I think the lingq word count has one particularity that we should all be aware of, and that is that it doesn’t differentiate between the several inflexions of a word. For example, the different conjugations of a verb, plurals, case endings etc. When you hear a benchmark vocabulary size like 8,000 words for spoken fluency, it means 8,000 word families. That means all conjugations of a certain verb and so on and so forth only count once. When you use a corpus software, it only counts a verb once for all its different conjugations. So, for example, if your word count here at link in Russian or any of the other heavily inflected languages includes multiple occurrences of the same word in different inflections or if your Portuguese word count includes multiple instances of the same verb conjugated in all the different times, then what you get is an unreliable gauge of your actual vocabulary size, even though it still serves its main purpose, which is to measure your development here.

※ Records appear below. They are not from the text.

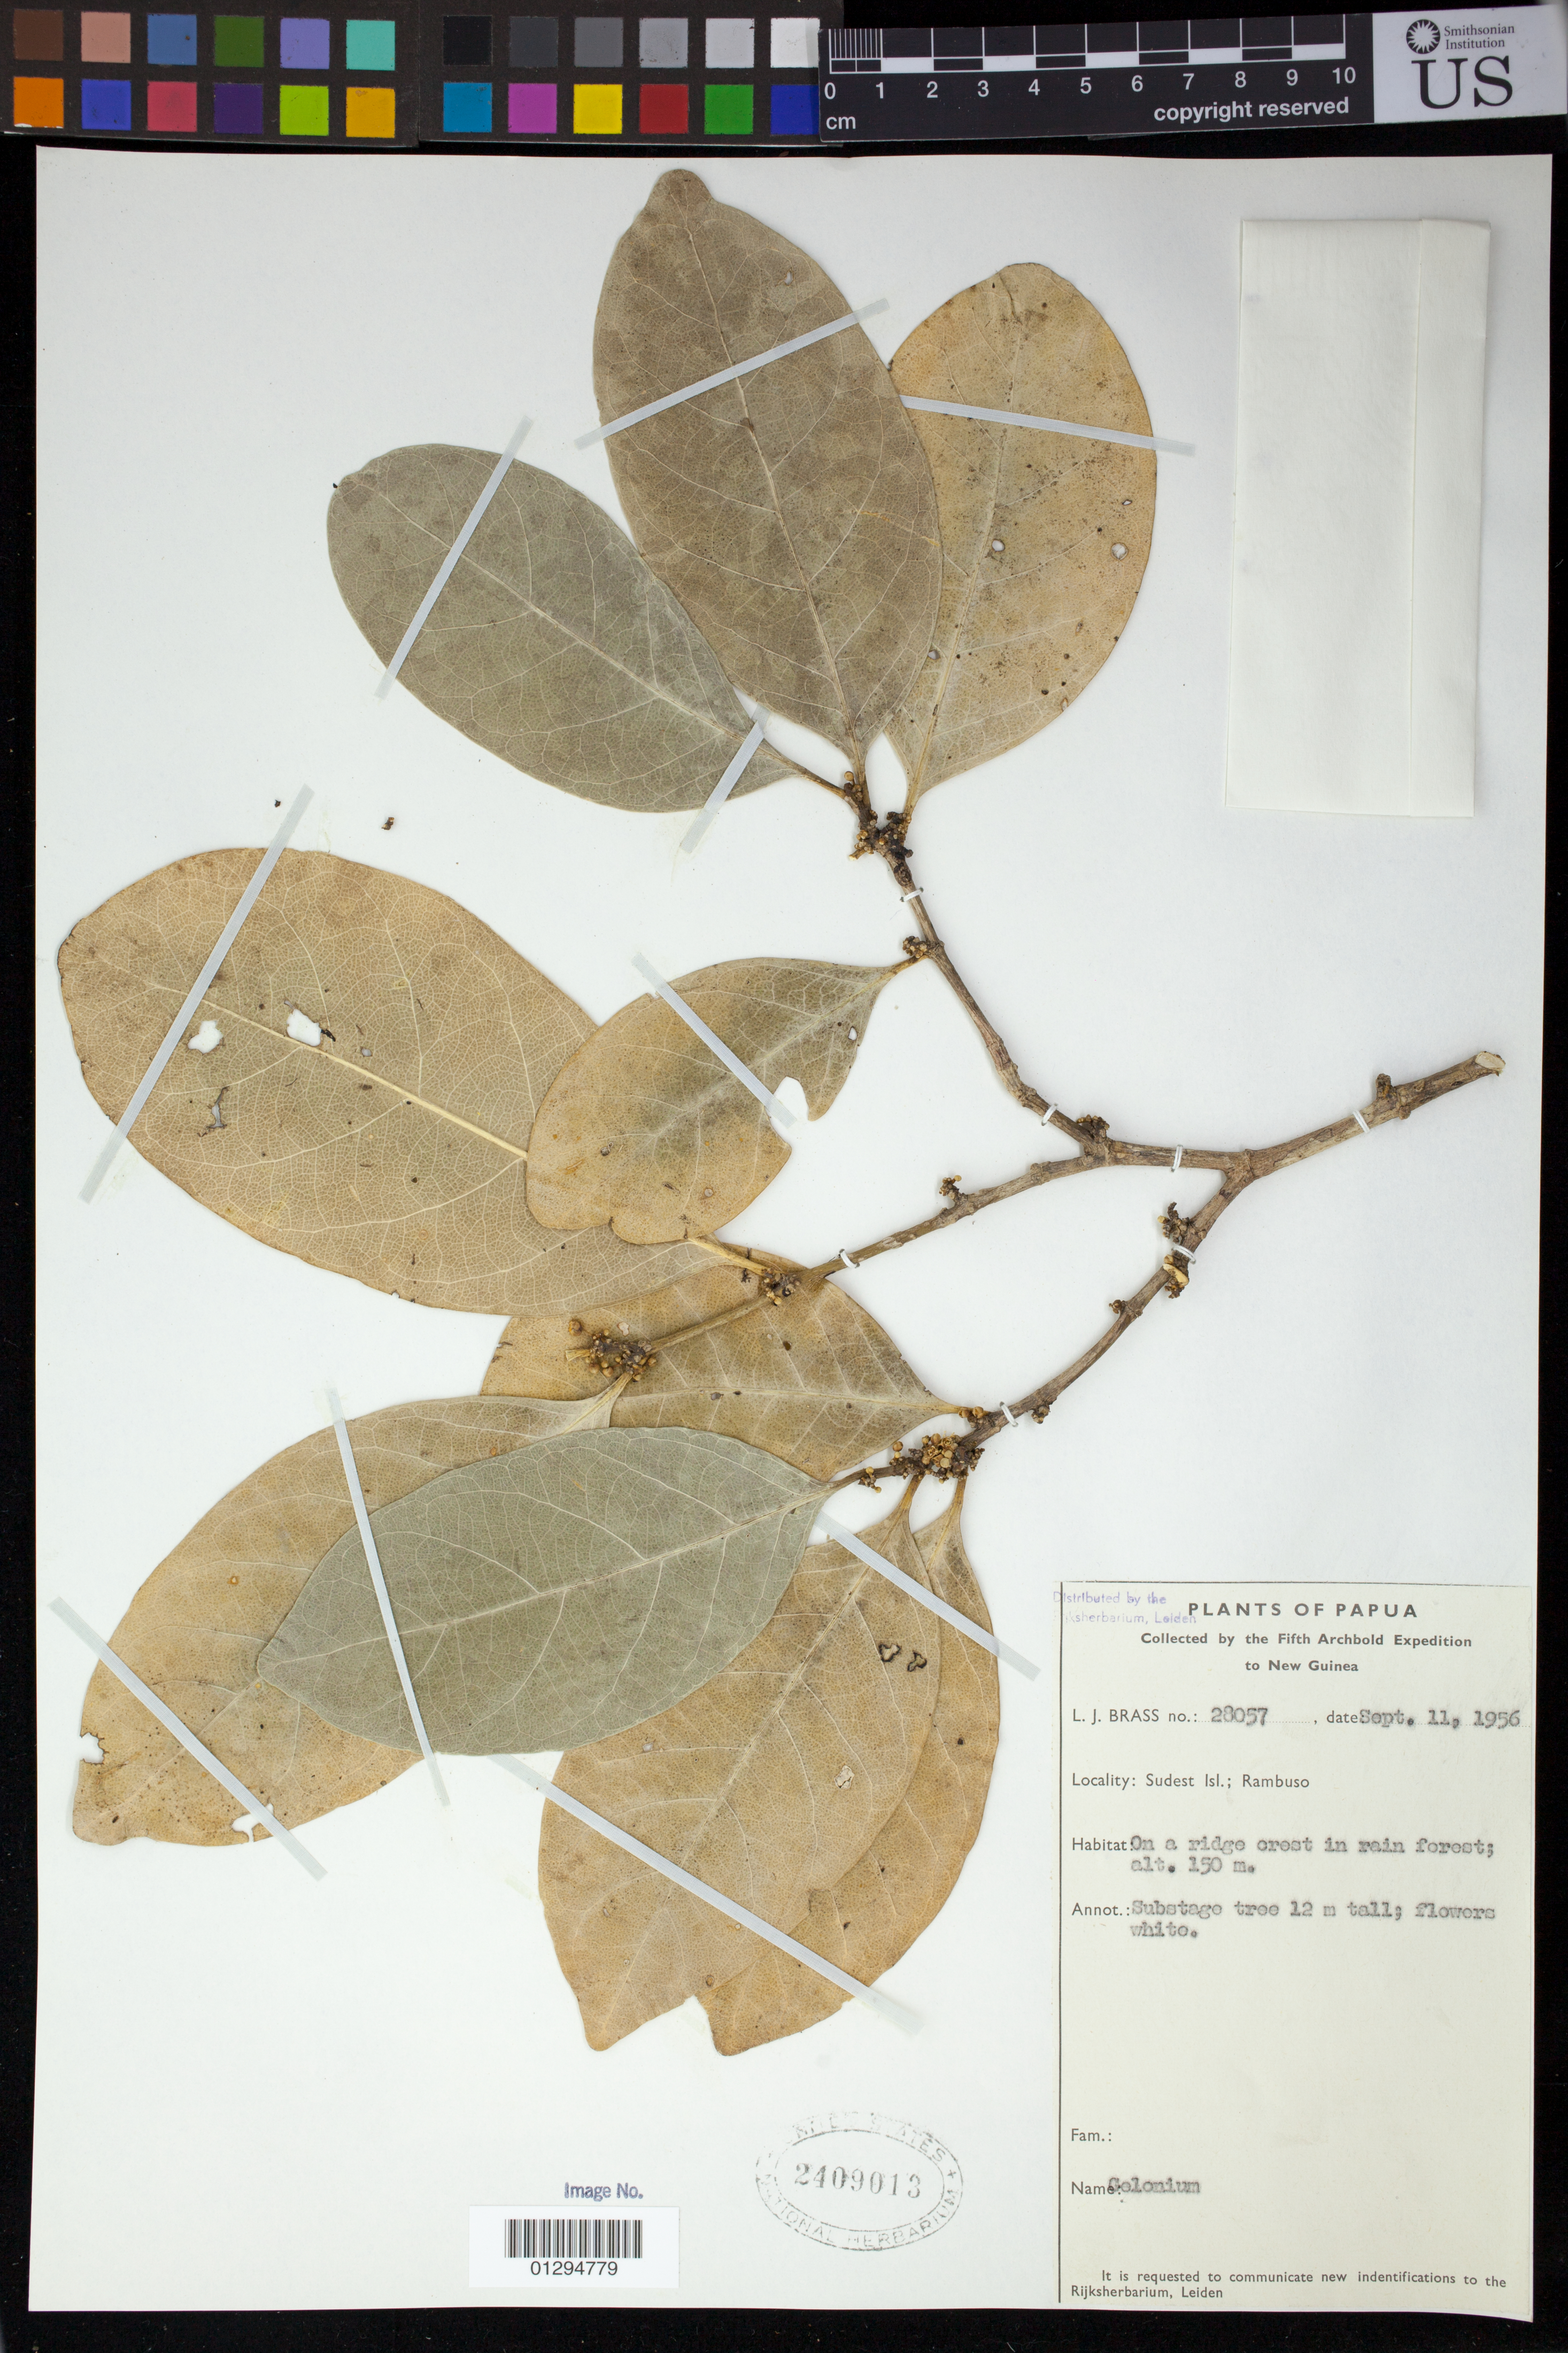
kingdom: Plantae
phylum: Tracheophyta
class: Magnoliopsida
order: Malpighiales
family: Euphorbiaceae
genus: Suregada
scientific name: Suregada sp.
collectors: L. J. Brass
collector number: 28057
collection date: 1956-09-11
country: Papua New Guinea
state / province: Milne Bay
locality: Sudest Isl.; Rambuso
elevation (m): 150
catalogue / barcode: US 2409013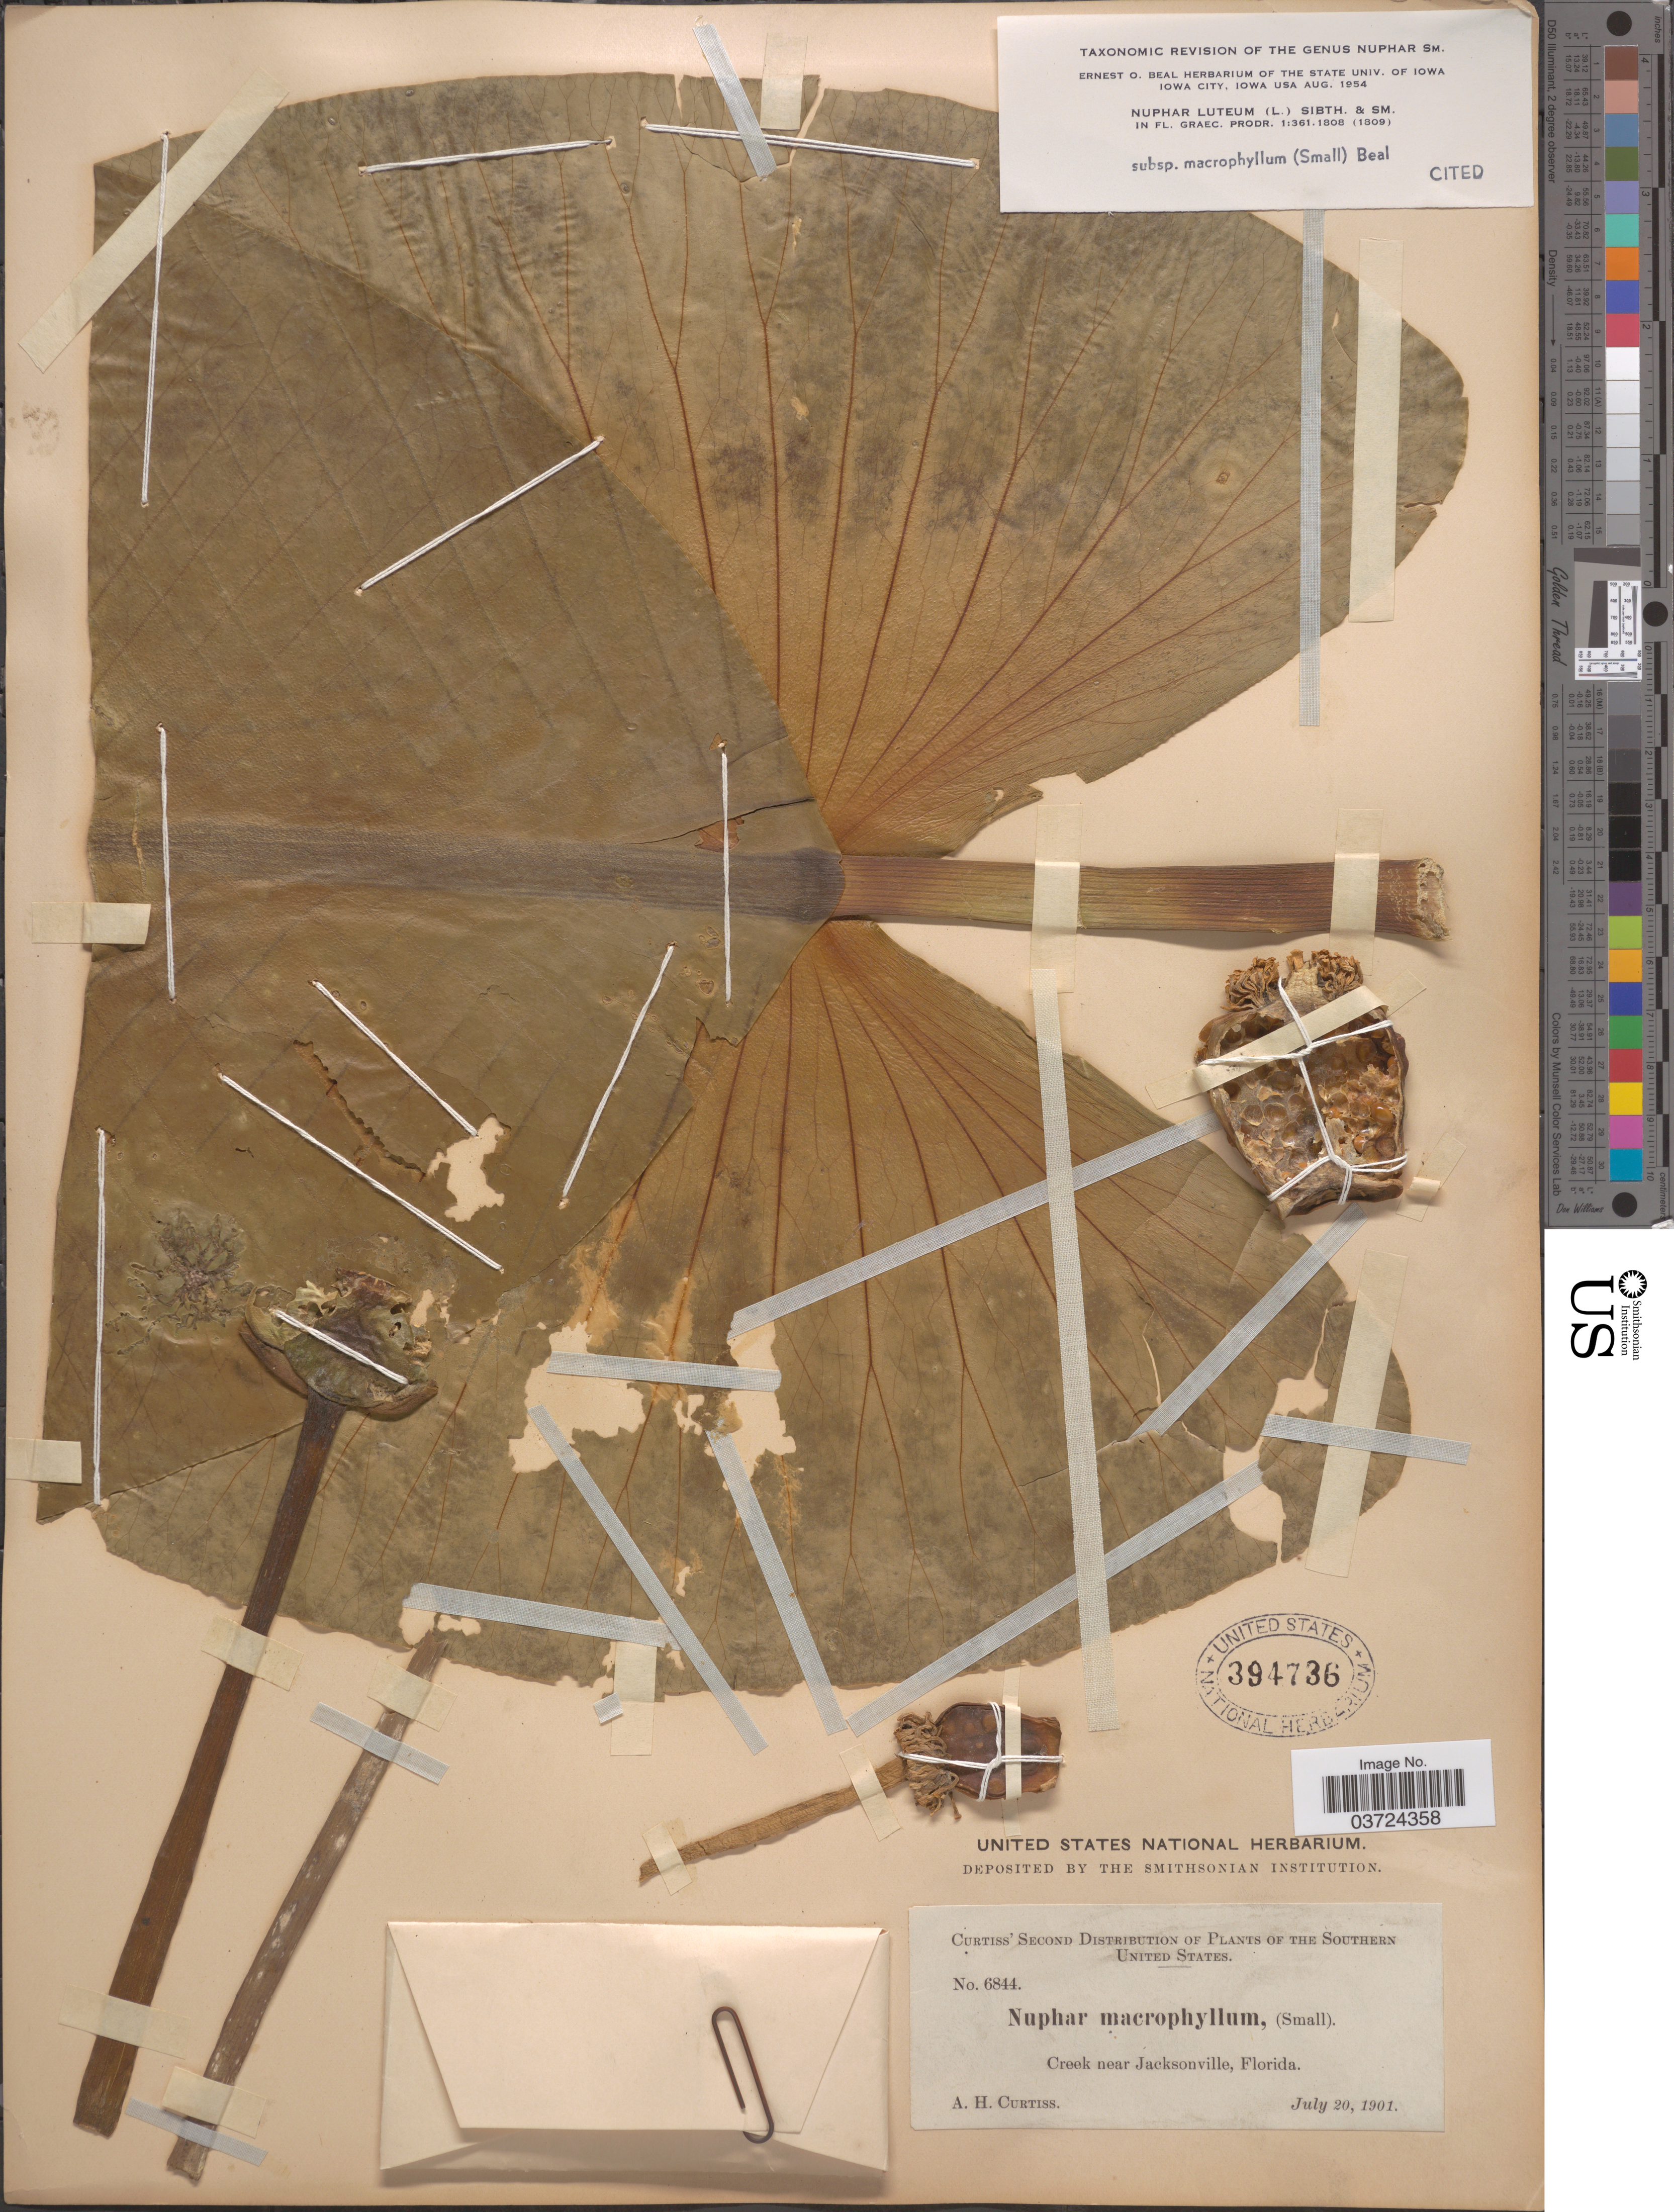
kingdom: Plantae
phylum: Tracheophyta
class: Magnoliopsida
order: Nymphaeales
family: Nymphaeaceae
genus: Nuphar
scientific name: Nuphar advena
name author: (Aiton) W.T. Aiton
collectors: A. H. Curtiss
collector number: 6844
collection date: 1901-07-20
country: United States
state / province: Florida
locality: The Southern United States. Creek near Jacksonville.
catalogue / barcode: US 394736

Here’s a link to a great video from Professor Arguelles about vocabulary size.

@SkyblueTP: “…If I were doing it all over again I wouldn’t even bother learning 1 star words until I was quite advanced.”

I think this would be exactly the right approach. I don’t (alas) know anything about Russian, but I have a copy of the Routledge “Russian Learner’s Frequency Dictionary” on my desk; in the introduction the author (an academic at SSEES) makes the claim that:

“Any foreign student with a sound knowledge of Russian grammar and a passive knowledge of 8,000 to 10,000 vocabulary items (with perhaps an active vocabulary of half that) can reasonably call him or herself competent in the language for all normal purposes”

He is, of course, referring to high frequency words, and (I imagine) to ‘infinitives and nominatives’ - not to the mighty myriad of conjugated and case-inflected forms?

(That’s one of the slightly freaky things about LingQ’s stats: in theory one could “know 1000 Russian words”, and yet in actual fact have a vocabulary of not much more than 100 words! :-0)

Yes, I agree with what is being said about different verb conjurations of the same verb throwing off the reliability of the “known words” total, all though this is certainly handy for irregular verbs which in my opinion should count as a known word in their own right as usually they are completely different, or "irregularly"different at least.

going slightly off topic though. I’m currently reading Harry Potter in Danish, and I’d say 65-75% of the time there are at least a few words in a sentence of which I can determine the meaning of the sentence even if the rest of the sentence has unknown words, and maybe 40-50% if the time I know every word in a sentence. I often wonder if I only understand what’s going on because I’m so familiar with the film though, you guys have any idea how to work out if that is the case?

Corin, prior knowledge of the book’s plot may well be helping you - but I reckon you will still end up learning a very considerable amount this way. My experience of foreign reading (mostly in German) is that one can remember a lot of things (sometimes even whole passages) long after putting the book down.

It may be the case that, when we are reading for interest or pleasure, things tend to go striaght into the longterm memory?

mmm, interesting jay. I am reading a long with an audio book in danish. Not sure if that helps more or not.

It has actually been proved through scientific research that you learn better when you’re having fun, so that’s probably the case when you’re reading a great book in a foreign language.

In Arguelle’s video that I linked to, he mentions different kinds of word “knowledge”, that is, there are words that you know which are in your active vocabulary, words that you know passively, words that you understand because they’re similar to your own language’s equivalent, and words whose meaning you can tell by the context. Those can all be considered “known” words, at least in the context you encountered them.